▶ What the exercise asks:
From the line below that contains "M 21,340 L 32,376" to the line that contains "M 28,454 L 36,470 L 0,481 L 0,458 Z", repeat every line exactly, both ends included, and nothing else.

▶ Given data:
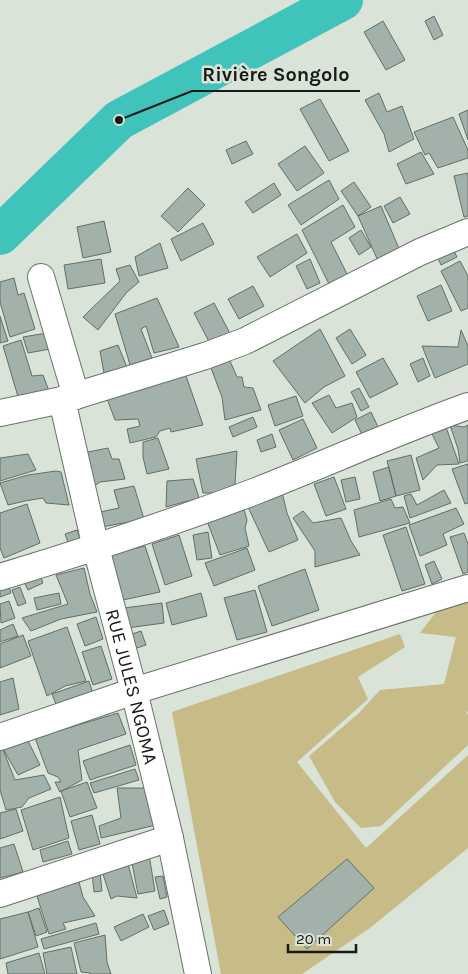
<svg xmlns="http://www.w3.org/2000/svg" width="468" height="974" viewBox="0 0 468 974" font-family="Karla,sans-serif">
  <rect width="100%" height="100%" fill="#d9e3d8"/>
  <path fill="#c7bb87" d="M 468,600 L 468,712 L 466,711 L 468,715 L 468,745 L 381,826 L 361,828 L 335,802 L 309,756 L 359,713 L 380,690 L 444,684 L 456,637 L 420,633 L 437,611 Z
    M 400,634 L 405,647 L 358,677 L 368,699 L 297,762 L 366,848 L 468,755 L 468,848 L 370,928 L 302,974 L 221,974 L 172,712 Z"/>
  <g fill="none" stroke-linecap="round" stroke-linejoin="round">
    <path stroke="#3fc3bb" stroke-width="40" d="M 0,235 L 119,120 L 343,0"/>
  </g>
  <path fill="#a2b1aa" stroke="#616f68" d="M 434,16 L 443,35 L 434,40 L 425,21 Z
    M 383,21 L 405,60 L 386,70 L 364,32 Z
    M 379,93 L 387,112 L 402,106 L 414,139 L 389,152 L 384,134 L 365,100 Z
    M 320,99 L 349,151 L 329,161 L 300,109 Z
    M 468,110 L 468,140 L 459,114 Z
    M 453,117 L 468,150 L 468,158 L 438,168 L 429,153 L 425,155 L 414,132 Z
    M 246,141 L 253,154 L 232,164 L 226,150 Z
    M 305,146 L 324,173 L 297,191 L 278,164 Z
    M 421,152 L 434,174 L 406,184 L 397,164 Z
    M 468,173 L 468,216 L 464,217 L 454,176 Z
    M 329,180 L 339,199 L 301,225 L 288,205 Z
    M 354,182 L 371,207 L 358,216 L 341,191 Z
    M 274,183 L 281,195 L 253,213 L 245,202 Z
    M 188,188 L 205,205 L 178,232 L 161,216 Z
    M 400,197 L 410,214 L 393,223 L 384,206 Z
    M 343,205 L 355,227 L 331,242 L 349,278 L 331,288 L 302,230 Z
    M 381,206 L 400,251 L 378,261 L 358,216 Z
    M 104,221 L 111,252 L 83,258 L 77,227 Z
    M 203,223 L 214,244 L 181,261 L 171,239 Z
    M 361,230 L 371,247 L 359,255 L 349,238 Z
    M 297,234 L 307,253 L 270,277 L 257,257 Z
    M 160,243 L 168,268 L 139,276 L 135,257 Z
    M 453,249 L 457,257 L 441,265 L 436,254 Z
    M 101,259 L 105,283 L 68,289 L 64,265 Z
    M 310,259 L 320,283 L 307,289 L 296,266 Z
    M 460,261 L 468,276 L 468,308 L 461,311 L 441,271 Z
    M 130,265 L 139,282 L 127,292 L 98,330 L 83,317 L 120,281 L 116,269 Z
    M 14,278 L 18,295 L 24,293 L 35,329 L 10,337 L 0,302 L 0,282 Z
    M 441,285 L 452,311 L 428,321 L 417,296 Z
    M 253,286 L 264,306 L 239,319 L 228,299 Z
    M 157,298 L 179,347 L 154,353 L 146,326 L 141,329 L 152,358 L 130,365 L 115,314 Z
    M 214,303 L 234,341 L 214,351 L 194,313 Z
    M 0,316 L 8,341 L 0,343 Z
    M 320,329 L 345,376 L 324,387 L 305,403 L 273,361 Z
    M 350,329 L 366,355 L 352,364 L 336,338 Z
    M 461,330 L 468,346 L 468,364 L 435,378 L 422,346 L 458,347 Z
    M 53,332 L 56,348 L 28,353 L 23,337 Z
    M 21,340 L 32,376 L 43,375 L 49,391 L 19,400 L 3,346 Z
    M 118,345 L 127,367 L 104,373 L 100,351 Z
    M 383,358 L 398,384 L 370,398 L 356,372 Z
    M 423,358 L 430,376 L 418,382 L 410,364 Z
    M 230,361 L 237,377 L 242,377 L 244,387 L 253,388 L 261,410 L 225,420 L 222,397 L 211,368 Z
    M 184,370 L 203,425 L 171,432 L 170,428 L 160,431 L 156,437 L 130,443 L 127,429 L 140,426 L 138,419 L 115,420 L 106,396 Z
    M 359,388 L 369,407 L 361,411 L 351,392 Z
    M 329,395 L 336,408 L 352,403 L 357,417 L 332,433 L 312,403 Z
    M 296,396 L 303,416 L 275,426 L 268,405 Z
    M 371,412 L 380,431 L 364,439 L 355,420 Z
    M 253,417 L 257,427 L 233,437 L 229,427 Z
    M 303,419 L 317,448 L 293,460 L 279,430 Z
    M 450,425 L 464,427 L 468,425 L 468,461 L 460,463 L 458,449 Z
    M 446,427 L 459,464 L 437,465 L 423,480 L 416,458 L 439,448 L 431,432 Z
    M 272,434 L 276,447 L 261,452 L 257,440 Z
    M 158,438 L 169,469 L 147,474 L 143,457 L 143,442 Z
    M 108,448 L 112,459 L 119,459 L 125,479 L 100,482 L 89,490 L 78,454 Z
    M 237,451 L 235,484 L 217,493 L 203,493 L 196,459 Z
    M 28,454 L 36,470 L 0,481 L 0,458 Z
    M 411,455 L 420,490 L 396,496 L 387,461 Z
    M 468,464 L 468,503 L 465,504 L 452,469 Z
    M 389,467 L 396,496 L 380,501 L 373,472 Z
    M 56,471 L 61,472 L 69,505 L 46,503 L 43,498 L 25,501 L 8,505 L 0,483 L 28,475 Z
    M 334,477 L 346,509 L 326,516 L 314,484 Z
    M 355,477 L 360,499 L 346,502 L 341,480 Z
    M 193,479 L 199,498 L 166,507 L 167,481 Z
    M 134,486 L 144,519 L 102,527 L 100,512 L 119,508 L 114,490 Z
    M 444,490 L 451,503 L 410,518 L 404,496 L 411,494 L 417,505 Z
    M 282,492 L 287,513 L 298,540 L 269,552 L 248,507 Z
    M 391,499 L 395,508 L 403,507 L 410,523 L 359,537 L 354,510 Z
    M 27,504 L 40,543 L 4,558 L 0,548 L 0,513 Z
    M 243,506 L 247,520 L 245,528 L 249,546 L 220,555 L 207,521 Z
    M 456,508 L 464,524 L 443,534 L 447,545 L 420,556 L 409,525 Z
    M 303,511 L 313,523 L 341,518 L 351,541 L 360,555 L 315,567 L 315,551 L 293,518 Z
    M 406,527 L 425,584 L 402,591 L 383,535 Z
    M 77,530 L 81,540 L 69,545 L 65,534 Z
    M 208,532 L 212,558 L 197,560 L 193,535 Z
    M 464,533 L 468,544 L 468,572 L 463,574 L 450,537 Z
    M 179,535 L 192,576 L 165,585 L 152,544 Z
    M 145,546 L 160,592 L 123,600 L 103,556 Z
    M 247,548 L 255,570 L 214,586 L 205,563 Z
    M 434,561 L 442,579 L 432,584 L 425,565 Z
    M 84,568 L 90,594 L 97,612 L 61,619 L 31,631 L 22,618 L 68,604 L 56,575 Z
    M 305,569 L 319,610 L 272,626 L 258,586 Z
    M 39,573 L 43,583 L 28,590 L 23,580 Z
    M 8,583 L 11,593 L 0,597 L 0,586 Z
    M 20,587 L 26,603 L 18,606 L 12,590 Z
    M 255,590 L 267,632 L 237,640 L 224,598 Z
    M 59,593 L 61,604 L 37,610 L 34,598 Z
    M 201,593 L 207,616 L 172,625 L 166,603 Z
    M 9,601 L 15,618 L 1,623 L 0,604 Z
    M 162,603 L 164,623 L 127,628 L 124,608 Z
    M 96,617 L 103,639 L 85,646 L 77,624 Z
    M 13,624 L 18,636 L 0,642 L 0,630 Z
    M 67,627 L 86,681 L 65,686 L 47,696 L 28,641 Z
    M 141,631 L 146,645 L 134,649 L 129,635 Z
    M 23,635 L 31,656 L 0,668 L 0,644 Z
    M 101,646 L 112,679 L 93,685 L 82,652 Z
    M 13,678 L 19,709 L 0,715 L 0,682 Z
    M 89,681 L 93,694 L 57,707 L 52,694 Z
    M 118,713 L 126,734 L 78,750 L 82,780 L 60,792 L 55,782 L 61,782 L 58,777 L 48,773 L 35,738 Z
    M 28,741 L 40,765 L 18,775 L 2,747 Z
    M 130,745 L 136,765 L 90,780 L 83,761 Z
    M 0,747 L 2,747 L 15,780 L 44,775 L 51,789 L 29,798 L 22,807 L 6,810 L 0,790 Z
    M 135,769 L 139,780 L 94,793 L 90,783 Z
    M 87,782 L 97,808 L 70,817 L 61,791 Z
    M 117,788 L 144,788 L 156,825 L 101,838 L 99,826 L 121,818 Z
    M 60,797 L 69,838 L 33,850 L 21,810 Z
    M 16,809 L 23,831 L 0,839 L 0,813 Z
    M 92,815 L 100,844 L 79,850 L 71,821 Z
    M 68,841 L 72,854 L 43,862 L 40,850 Z
    M 14,844 L 23,872 L 0,878 L 0,848 Z
    M 149,855 L 155,891 L 138,894 L 131,858 Z
    M 347,859 L 374,888 L 307,949 L 278,917 Z
    M 127,860 L 137,898 L 117,896 L 111,899 L 101,868 Z
    M 100,872 L 102,891 L 94,892 L 92,873 Z
    M 163,876 L 167,897 L 160,899 L 155,877 Z
    M 79,882 L 83,897 L 95,916 L 63,923 L 66,929 L 49,934 L 36,893 Z
    M 39,908 L 47,932 L 36,936 L 28,912 Z
    M 164,910 L 169,924 L 154,930 L 148,916 Z
    M 28,912 L 38,947 L 0,959 L 0,919 Z
    M 143,914 L 149,927 L 121,941 L 114,927 Z
    M 96,923 L 99,934 L 44,949 L 41,939 Z
    M 105,935 L 107,962 L 111,974 L 91,974 L 90,973 L 81,972 L 74,943 Z
    M 71,947 L 77,974 L 47,974 L 43,953 Z
    M 39,953 L 45,974 L 8,974 L 6,963 Z"/>
  <g fill="none" stroke-linecap="round" stroke-linejoin="round">
    <g stroke="#6a7369" stroke-width="28">
      <g id="minor">
        <path d="M 41,277 L 76,396"/>
        <path id="s1" d="M 62,400 L 96,548 L 134,691 L 170,838 L 198,974"/>
        <path d="M 0,413 L 62,400 L 205,356 L 245,341 L 420,252 L 468,232"/>
        <path d="M 0,577 C 86,551 172,523 256,491 C 327,463 396,432 468,406"/>
        <path d="M 0,737 L 134,691 L 468,588"/>
        <path d="M 0,894 L 170,838"/>
      </g>
    </g>
    <use href="#minor" stroke="#fff" stroke-width="26"/>
  </g>
  <g text-anchor="middle" stroke-width="5" stroke-linejoin="round" paint-order="stroke">
    <g font-size="19" fill="#171a16" stroke="#d9e3d8">
      <text dy="7" stroke="none"><textPath href="#s1" startOffset="295">RUE JULES NGOMA</textPath></text>
    </g>
  </g>
  <path fill="none" stroke="#171a16" stroke-width="2" d="M119 120L192 91H360"/>
  <circle fill="#171a16" stroke="#d9e3d8" stroke-width="2" cx="119" cy="120" r="5"/>
  <g font-size="20" text-anchor="middle" font-weight="bold" fill="#171a16" stroke="#d9e3d8" stroke-width="5" stroke-linejoin="round" paint-order="stroke">
    <text x="276" y="81">Rivière Songolo</text>
  </g>
  <path d="M288 944v8h68v-8" fill="none" stroke="#171a16" stroke-width="2.5"/>
  <text x="296" y="944" font-size="15" fill="#171a16" stroke="#d9e3d8" stroke-width="4" paint-order="stroke">20 m</text>
</svg>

▶ Exercise output:
    M 21,340 L 32,376 L 43,375 L 49,391 L 19,400 L 3,346 Z
    M 118,345 L 127,367 L 104,373 L 100,351 Z
    M 383,358 L 398,384 L 370,398 L 356,372 Z
    M 423,358 L 430,376 L 418,382 L 410,364 Z
    M 230,361 L 237,377 L 242,377 L 244,387 L 253,388 L 261,410 L 225,420 L 222,397 L 211,368 Z
    M 184,370 L 203,425 L 171,432 L 170,428 L 160,431 L 156,437 L 130,443 L 127,429 L 140,426 L 138,419 L 115,420 L 106,396 Z
    M 359,388 L 369,407 L 361,411 L 351,392 Z
    M 329,395 L 336,408 L 352,403 L 357,417 L 332,433 L 312,403 Z
    M 296,396 L 303,416 L 275,426 L 268,405 Z
    M 371,412 L 380,431 L 364,439 L 355,420 Z
    M 253,417 L 257,427 L 233,437 L 229,427 Z
    M 303,419 L 317,448 L 293,460 L 279,430 Z
    M 450,425 L 464,427 L 468,425 L 468,461 L 460,463 L 458,449 Z
    M 446,427 L 459,464 L 437,465 L 423,480 L 416,458 L 439,448 L 431,432 Z
    M 272,434 L 276,447 L 261,452 L 257,440 Z
    M 158,438 L 169,469 L 147,474 L 143,457 L 143,442 Z
    M 108,448 L 112,459 L 119,459 L 125,479 L 100,482 L 89,490 L 78,454 Z
    M 237,451 L 235,484 L 217,493 L 203,493 L 196,459 Z
    M 28,454 L 36,470 L 0,481 L 0,458 Z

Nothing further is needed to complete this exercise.